Kathmandu, June 7
Some two dozen projects with total rated capacity of around 500 megawatts have achieved financial closure since the Nepal Electricity Authority (NEA) implemented ‘take-or-pay’ provision in the power purchase pacts.
While the ‘take-or-pay’ provision came into effect some four months back, it was retrospective for all power purchase agreements (PPAs) signed since the endorsement of vision document from Cabinet on February 18, 2016. The Cabinet-endorsed long-term plan of the Ministry of Energy titled ‘National Energy Crisis Prevention and Electricity Development Decade, 2016’ has allowed NEA to implement ‘take-or-pay’ provision while signing PPA with power producers.
“Almost all the projects that had signed grid connection agreement with NEA since February 18, 2016 have achieved financial closure as banks readily started financing hydel projects along with the power utility bringing the ‘take-or-pay’ provision into effect,” said Shailendra Guragain, president of Independent Power Producers’ Association-Nepal (IPPAN).
Banks have been encouraged to finance hydro projects as ‘take-or-pay’ provision has ensured returns.
Bhuvan Kumar Dahal, CEO of Sanima Bank, said that the investment of BFIs in hydropower projects has gone up in the recent times after NEA implemented ‘take-or-pay’ provision in PPA.
Investment of BFIs in the hydropower sector had remained more or less stagnant in the last two years as NEA — the sole power off-taker of the country — had introduced power purchase agreement in dispatchable (take-and-pay) basis.
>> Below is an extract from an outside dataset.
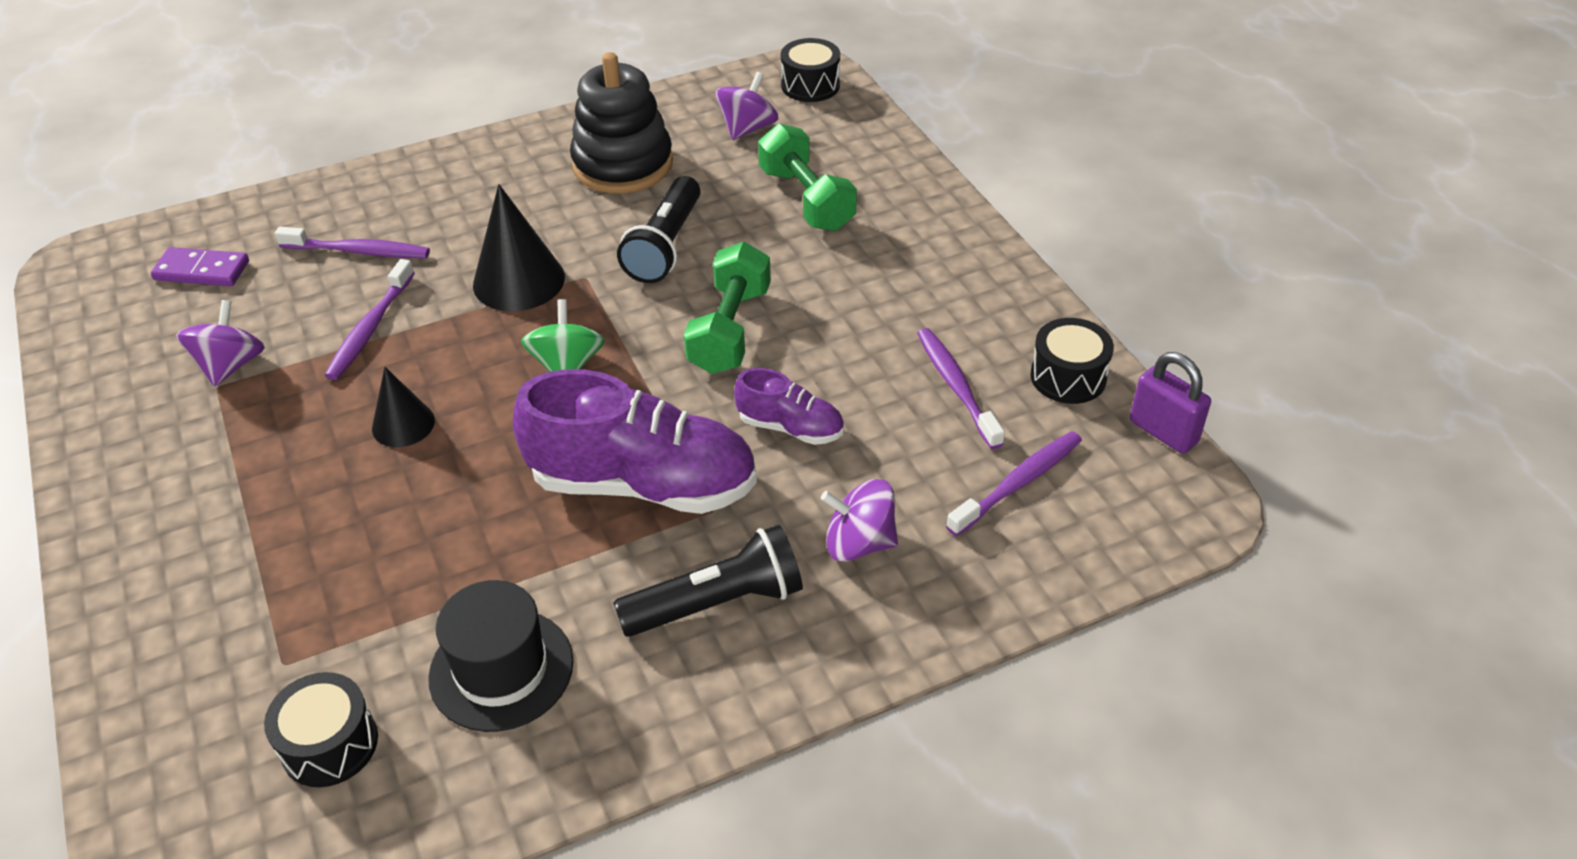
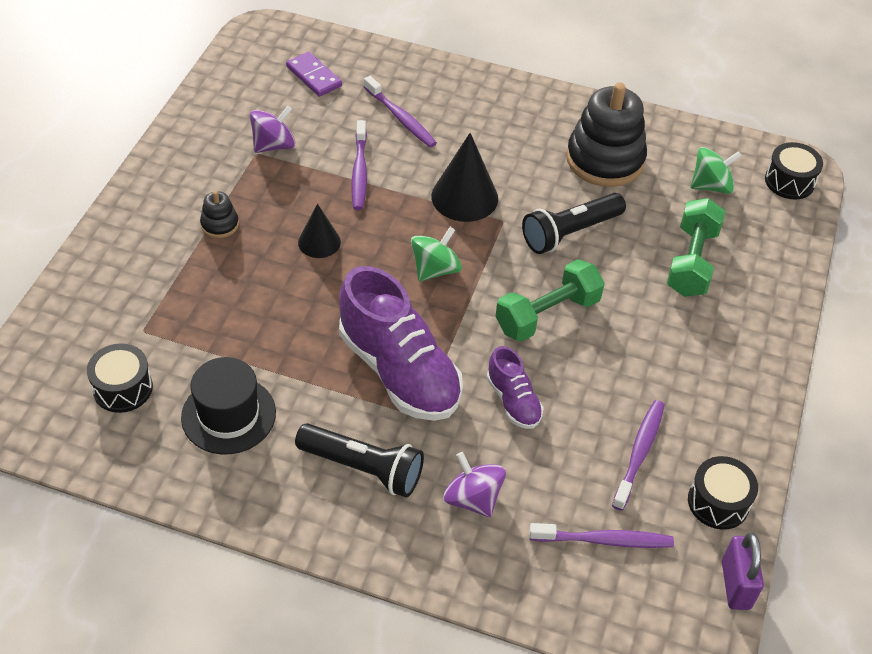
camera: 40 degrees right, 5 degrees up
purple toothbrush [325,259,415,380] -> purple toothbrush turned 60 degrees counterclockwise [352,120,367,210]
purple spinning top [715,72,779,140] -> green spinning top [691,147,742,194]
none -> black stacking toy [200,191,239,238]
The NEA board of directors’ meeting in August 2014 had decided to implement ‘take-and-pay’ in PPA for projects that were scheduled to be completed after 2017 citing there will be surplus energy with the country’s only power utility.
Under the ‘take-and-pay’ provision, the power off-taker is bound to pay only for the electricity used by NEA. However, in ‘take-or-pay’ provision, NEA has to pay the power developer for the quantum of electricity mentioned in the PPA whether it is able to sell the electricity or not.
According to Nepal Rastra Bank (NRB), the total investment of BFIs in hydropower stood at Rs 53.75 billion as of mid-April this year as compared to Rs 38.15 billion in the corresponding period of previous year. The investment amount between mid-April 2016 and mid-April 2017 has almost doubled when compared to the same period of the past year.
As per IPPAN, the independent power producers (IPPs) are in the process of construction various projects with total installed capacity of around 3,000 megawatts. Guragain of IPPAN commented that the power utility’s decision to enforce ‘take-and-pay’ provision in between August 2014 and February 2016 was a major setback for the private sector investment in hydropower development.
IPPAN has said that, however, there still exists differential treatment between foreign and domestic investors. While NEA has ensured to pay for the cent per cent electricity generated by foreign investment projects, it has provisioned to pay for 90 per cent of the electricity generated by the domestic investment projects. This means that domestic investors have to bear the risk of 10 per cent of the electricity they generate.
Guragain also alleged that tax incentive is also low for the domestic investment project as compared to foreign investment projects.
Earlier NEA officials had explained the special provisions for foreign investors were aimed at attracting more foreign investment in the hydro sector. They could not be reached for comment today.